Il serait impossible de discuter des difficultés rencontrées par le système alimentaire de l'Ontario sans aborder la situation critique des travailleurs agricoles migrants de la province. Mme Leah Vosko, Ph. D., professeure au département de politique de la York University et titulaire de la Canada Research Chair in the Political Economy of Gender & Work [chaire de recherche du Canada en économie politique du genre et du travail], a beaucoup écrit sur le Programme des travailleurs agricoles saisonniers (PTAS). Dans son livre intitulé Disrupting Deportability, elle examine les obstacles qui empêchent les travailleurs migrants de défendre leurs droits en matière de travail.

Pendant la pandémie au cours de laquelle les travailleurs agricoles migrants ont été jugés essentiels, les risques sanitaires posés par le virus conjugués aux problèmes déjà existants, notamment des logements surpeuplés et de mauvaise qualité, le manque d'accès aux transports et les lacunes en matière de sécurité au travail, ont engendré un « véritable cocktail explosif », ce qui a entraîné de multiples éclosions dans les fermes du sud de l'Ontario et a provoqué la mort de trois travailleurs migrants venus du Mexique : Bonifacio Eugenio Romero, Rogelio Munoz Santos et Juan Lopez Chaparro.

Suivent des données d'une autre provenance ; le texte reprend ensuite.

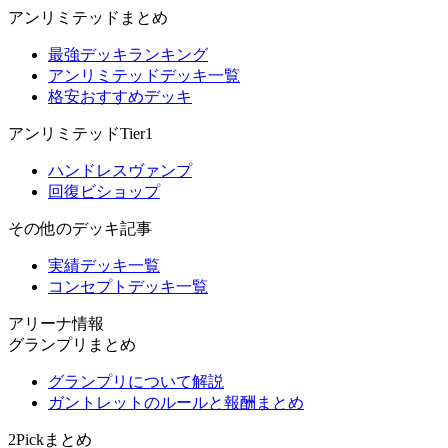
アンリミテッドまとめ
最強デッキランキング
アンリミテッドデッキ一覧
格安おすすめデッキ
アンリミテッドTier1
ハンドレスヴァンプ
回復ビショップ
その他のデッキ記事
実績デッキ一覧
コンセプトデッキ一覧
アリーナ情報
グランプリまとめ
グランプリについて解説
ガントレットのルールと報酬まとめ
2Pickまとめ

« Beaucoup de problèmes qui sont apparus au grand jour existaient déjà », a déclaré Mme Vosko, expliquant la nécessité de réformer le PTAS. « Oui, les lois doivent être bonnes, elles doivent être améliorées, mais elles doivent aussi être correctement appliquées ». Lorsque les fonctionnaires ont commencé à travailler à domicile au début de la pandémie, les inspections des logements des travailleurs se sont faites entièrement à distance, un changement qui a permis aux employeurs de rogner sur les coûts et de ne pas mettre en place les mesures de sécurité nécessaires pour faire face à la pandémie. Ce n'est là qu'un exemple parmi d'autres de ce que Leah Vosko et les défenseurs des travailleurs qualifient souvent de « droits sans recours » – des normes minimales sur papier pour le traitement des travailleurs migrants, mais dont les protocoles d'application présentent des lacunes importantes.

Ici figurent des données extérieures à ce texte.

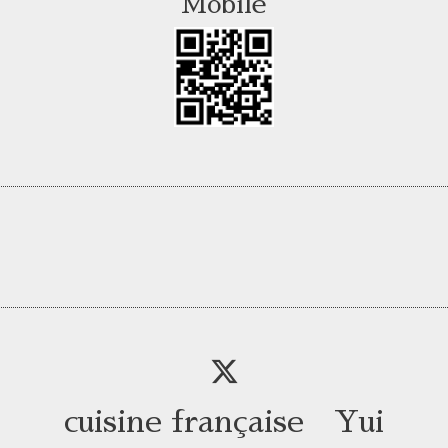
Mobile
cuisine française Yui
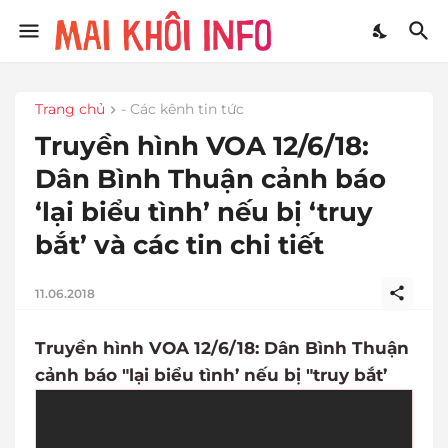
Trang chủ
- Các kênh tin tức
Truyền hình VOA 12/6/18:
Dân Bình Thuận cảnh báo
‘lại biểu tình’ nếu bị ‘truy
bắt’ và các tin chi tiết
11.06.2018
Truyền hình VOA 12/6/18: Dân Bình Thuận
cảnh báo "lại biểu tình’ nếu bị "truy bắt’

« Somme toute, nous devons faire en sorte que les travailleurs migrants puissent se faire entendre ». Nous connaissons leurs préoccupations, mais « il y a beaucoup de peur », dit Mme Vosko à propos de la crainte de représailles de la part des employeurs lorsque les travailleurs s'expriment. Leur statut au Canada étant directement lié à leur employeur, les travailleurs migrants vivent sous la menace constante d'être renvoyés chez eux, ce que Leah Vosko appelle « l'expulsion institutionnalisée ». Cela les décourage de dénoncer les abus.  

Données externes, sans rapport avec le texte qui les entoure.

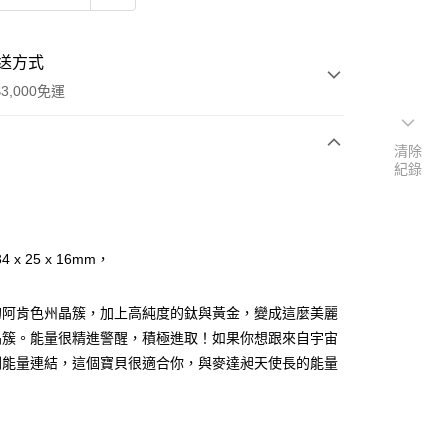
送方式
3,000免運
清除
紀錄
次付款
付款
 x 25 x 16mm，
的阿肯色州晶簇，加上高純度的鈦與黃金，變成這麼美麗
晶簇。能量很精進警醒，積極進取！如果你想跟來自宇宙
剛能量連結，這個寶貝很適合你，與麥達昶天使長的能量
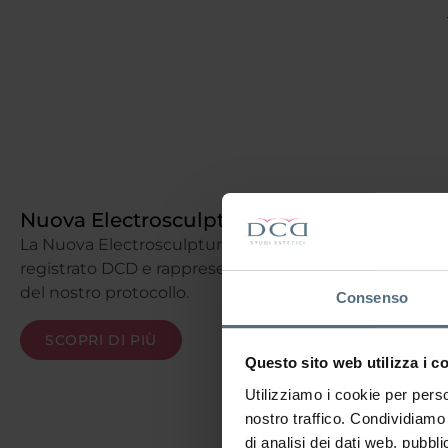
Nuova Electrosculpture®
La Nuova Electrosculpture® è un marchio
registrato DCD e rappresenta il fiore all’occhiello
del nostro protocollo.
Consenso
SCOPRI DI PIÙ
Questo sito web utilizza i c
Utilizziamo i cookie per perso
nostro traffico. Condividiamo 
di analisi dei dati web, pubbl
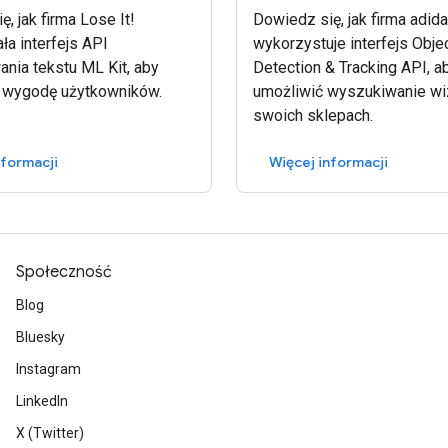
, jak firma Lose It!
Dowiedz się, jak firma adid
ła interfejs API
wykorzystuje interfejs Obje
nia tekstu ML Kit, aby
Detection & Tracking API, a
 wygodę użytkowników.
umożliwić wyszukiwanie wi
swoich sklepach.
nformacji
Więcej informacji
Społeczność
Blog
Bluesky
Instagram
LinkedIn
X (Twitter)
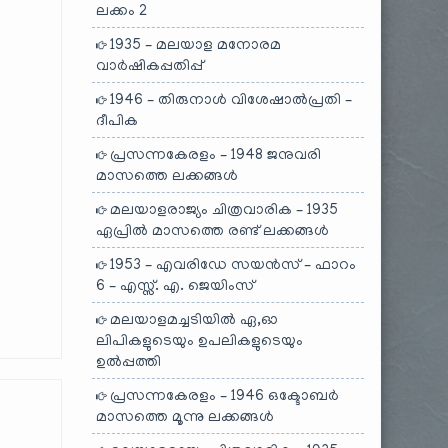
ലക്കം 2
1935 – മലയാള മനോരമ
വാർഷികപ്പതിപ്പ്
1946 – തിരുനാൾ വിശേഷാൽപ്രതി –
ദീപിക
പ്രസന്നകേരളം – 1948 ജനുവരി
മാസത്തെ ലക്കങ്ങൾ
മലയാളരാജ്യം ചിത്രവാരിക – 1935
ഏപ്രിൽ മാസത്തെ രണ്ട് ലക്കങ്ങൾ
1953 – എവരിഡേ സയൻസ് – ഫാറം
6 – എസ്സ്. എ. ജെയിംസ്
മലയാളമച്ചടിയിൽ ഏ,ഓ
ലിപികളുടെയും ഉപലികളുടെയും
ഉൽപ്പത്തി
പ്രസന്നകേരളം – 1946 ഒക്ടോബർ
മാസത്തെ മൂന്നു ലക്കങ്ങൾ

Elle encourage les Canadiens à réfléchir à notre sentiment d'humanité commun à l'égard des travailleurs agricoles migrants, et à nous rappeler à quel point nous sommes redevables à ceux qui effectuent un travail crucial, mais sous-évalué, pour nourrir les Canadiens. Leah Vosko, aux côtés d'autres universitaires, experts médicaux et responsables de services cliniques et sociaux, contribue au Migrant Worker Health Expert Working Group [groupe de travail d'experts sur la santé des travailleurs migrants], une coalition de professionnels qui élaborent des orientations en matière de politiques fondées sur des données probantes pour assurer la sécurité et le bien-être des travailleurs agricoles migrants pendant la crise de la COVID-19. Ce travail est mené en parallèle avec celui des groupes de défense, notamment le Migrant Rights Network [Réseau des droits des migrants], qui mobilise un vaste réseau de soutien en matière de justice pour les migrants et plaide en faveur de réformes importantes dans le cadre du PTAS.

De la production agricole aux réseaux de distribution urbains, les systèmes alimentaires du Canada ont depuis longtemps besoin d'améliorations considérables pour accroître leur accessibilité et leur résilience. Il faut espérer que, grâce à une collaboration soutenue entre les collectivités, les défenseurs des droits et les universitaires, nos politiques et nos systèmes alimentaires sortiront de cette pandémie un peu plus forts qu'ils n'y sont entrés.